El otoño es una de las mejores épocas para organizar una escapada de senderismo. Las temperaturas suelen ser más agradables que en verano, los caminos recuperan cierta tranquilidad y los paisajes cambian por completo con los tonos rojizos y dorados de la vegetación. Sin embargo, también es una estación en la que el terreno puede volverse menos previsible.
La humedad, las lluvias intermitentes, las hojas acumuladas y la reducción de las horas de luz obligan a preparar cada salida con algo más de atención. Además de consultar la previsión meteorológica y estudiar el recorrido, conviene elegir un calzado adaptado a las características reales de la ruta.
Cómo cambia el terreno durante el otoño

Un sendero sencillo en verano puede presentar barro, piedras mojadas o raíces ocultas bajo las hojas durante los meses de otoño. En las zonas de umbría, la humedad permanece durante más tiempo y aumenta la posibilidad de encontrar superficies resbaladizas. También pueden aparecer charcos, pequeños cursos de agua o descensos erosionados por la lluvia.
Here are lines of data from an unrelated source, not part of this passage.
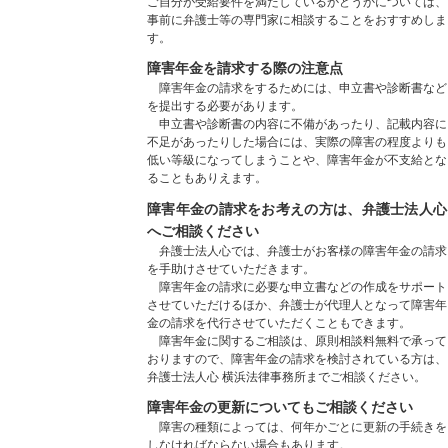
ご自分が受給要件を満たしているかどうかについては、
事前に弁護士等の専門家に相談することをおすすめしま
す。
障害年金を請求する際の注意点
障害年金の請求をするためには、申立書や診断書など
を提出する必要があります。
申立書や診断書の内容に不備があったり、記載内容に
不足があったりした場合には、実際の障害の程度よりも
低い等級になってしまうことや、障害年金が不支給とな
ることもありえます。
障害年金の請求をお考えの方は、弁護士法人心
へご相談ください
弁護士法人心では、弁護士がお客様の障害年金の請求
を手助けさせていただきます。
障害年金の請求に必要な申立書などの作成をサポート
させていただけるほか、弁護士が代理人となって障害年
金の請求を代行させていただくこともできます。
障害年金に関するご相談は、原則相談料無料で承って
おりますので、障害年金の請求を検討されている方は、
弁護士法人心 横浜法律事務所までご相談ください。
障害年金の更新についてもご相談ください
障害の種類によっては、何年かごとに更新の手続きを
しなければならない場合もあります。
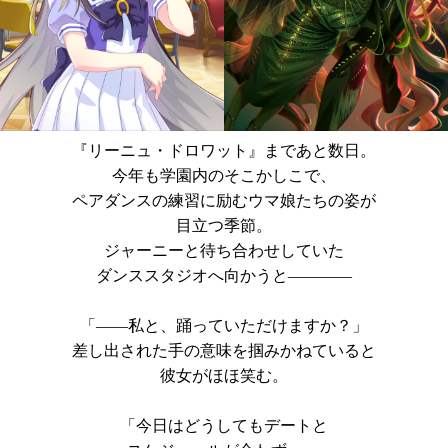
『リーニュ・ドロワット』まであと数日。
今年も学園内のそこかしこで、
ペアダンスの練習に励むウマ娘たちの姿が
目立つ季節。
ジャーニーと待ち合わせしていた
ダンススタジオへ向かうと――――
「――私と、踊っていただけますか？」
差し出された手の意味を掴みかねていると
彼女がほほ笑む。
「今日はどうしてもデートと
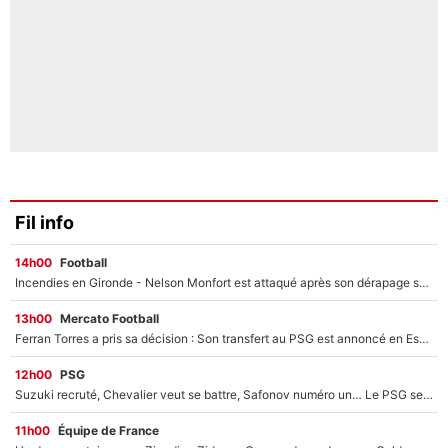
Fil info
14h00
Football
Incendies en Gironde - Nelson Monfort est attaqué après son dérapage sur CNews : «Et lui, il prend combien pour parler dans un studio climatisé?»
13h00
Mercato Football
Ferran Torres a pris sa décision : Son transfert au PSG est annoncé en Espagne !
12h00
PSG
Suzuki recruté, Chevalier veut se battre, Safonov numéro un… Le PSG se lance encore dans un gros chantier pour le poste de gardien de but
11h00
Équipe de France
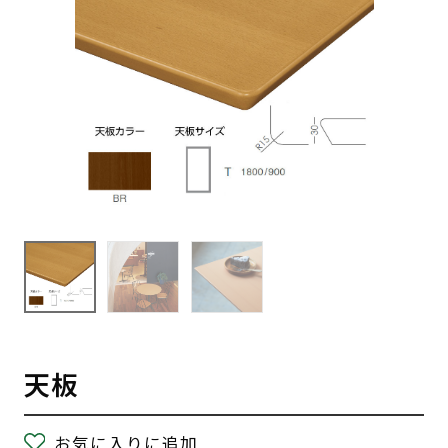
天板
お気に入りに追加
Por este motivo, no basta con valorar la distancia del recorrido. El desnivel, la composición del suelo, el estado de los caminos y la previsión meteorológica son datos que deben tenerse en cuenta antes de escoger el calzado.
Qué debe ofrecer un buen calzado para rutas
El agarre es uno de los aspectos principales. Una suela con dibujo marcado y tacos adecuados facilita la tracción sobre tierra húmeda, grava y barro. No obstante, un relieve muy pronunciado no siempre es necesario en pistas forestales compactas, donde puede resultar más cómoda una suela algo menos agresiva.
La estabilidad también depende del ajuste. El pie no debería desplazarse dentro del calzado al afrontar una bajada, pero tampoco conviene que los dedos queden comprimidos. Durante una caminata prolongada, el pie puede aumentar ligeramente de volumen, por lo que es recomendable probar el modelo con los calcetines que se utilizarán en la ruta.
Otros factores relevantes son el peso, la flexibilidad y la protección de la suela. Un calzado ligero reduce la sensación de cansancio, mientras que una estructura más robusta puede aportar protección adicional frente a piedras, ramas y otras irregularidades. La elección adecuada dependerá del equilibrio que necesite cada senderista.
Botas, zapatillas de senderismo o calzado de trail
| Tipo de calzado | Puede resultar apropiado para | Aspectos que conviene revisar |
|---|---|---|
| Botas de montaña | Terrenos accidentados, rutas frías o recorridos con abundante barro | Peso, rigidez, ajuste del tobillo y transpirabilidad |
| Zapatillas de senderismo | Excursiones de dificultad moderada y caminos variados | Protección, impermeabilidad y dibujo de la suela |
| Zapatillas de trail | Rutas dinámicas, pistas forestales y senderos donde se busca ligereza | Agarre, estabilidad lateral y protección frente a piedras |
Las botas ofrecen una construcción generalmente más robusta, aunque también suelen pesar más. Las zapatillas de senderismo ocupan un punto intermedio, mientras que las de trail priorizan la ligereza, la flexibilidad y la capacidad de adaptación a cambios rápidos del terreno. Ninguna opción es mejor en todos los casos: debe responder al recorrido previsto y a la experiencia de quien la utiliza.
Qué caracteriza al calzado barefoot para trail
Entre las alternativas disponibles se encuentran las zapatillas barefoot de trail, caracterizadas habitualmente por una horma amplia, una suela flexible y una diferencia reducida o inexistente de altura entre el talón y la parte delantera.
El mayor espacio para los dedos permite que estos no queden agrupados dentro del calzado. La flexibilidad, por su parte, transmite más información sobre el terreno, pero también puede implicar una menor sensación de aislamiento frente a piedras y salientes. Por eso hay que revisar el grosor y el dibujo de la suela, y no limitar la elección únicamente a la etiqueta “barefoot”.
Quien no esté acostumbrado a este tipo de calzado debería valorar rutas cortas y sencillas antes de utilizarlo durante varias horas o en un itinerario técnico. La adaptación depende de la experiencia, el terreno y las necesidades personales.
Protección frente a la humedad y la lluvia
Un modelo impermeable puede ser útil al caminar por hierba mojada, charcos o zonas con lluvias frecuentes. A cambio, algunas membranas reducen la transpirabilidad y tardan más en evacuar la humedad si el agua entra por la parte superior. En recorridos menos expuestos puede ser preferible un tejido transpirable que se seque con rapidez.
Antes de salir conviene comprobar el estado de la suela, ajustar bien los cordones y llevar calcetines adecuados. También es recomendable revisar la longitud, el desnivel y las posibles vías de regreso. En otoño anochece antes, de modo que un frontal, una capa impermeable y algo de margen horario pueden resultar tan importantes como el propio calzado.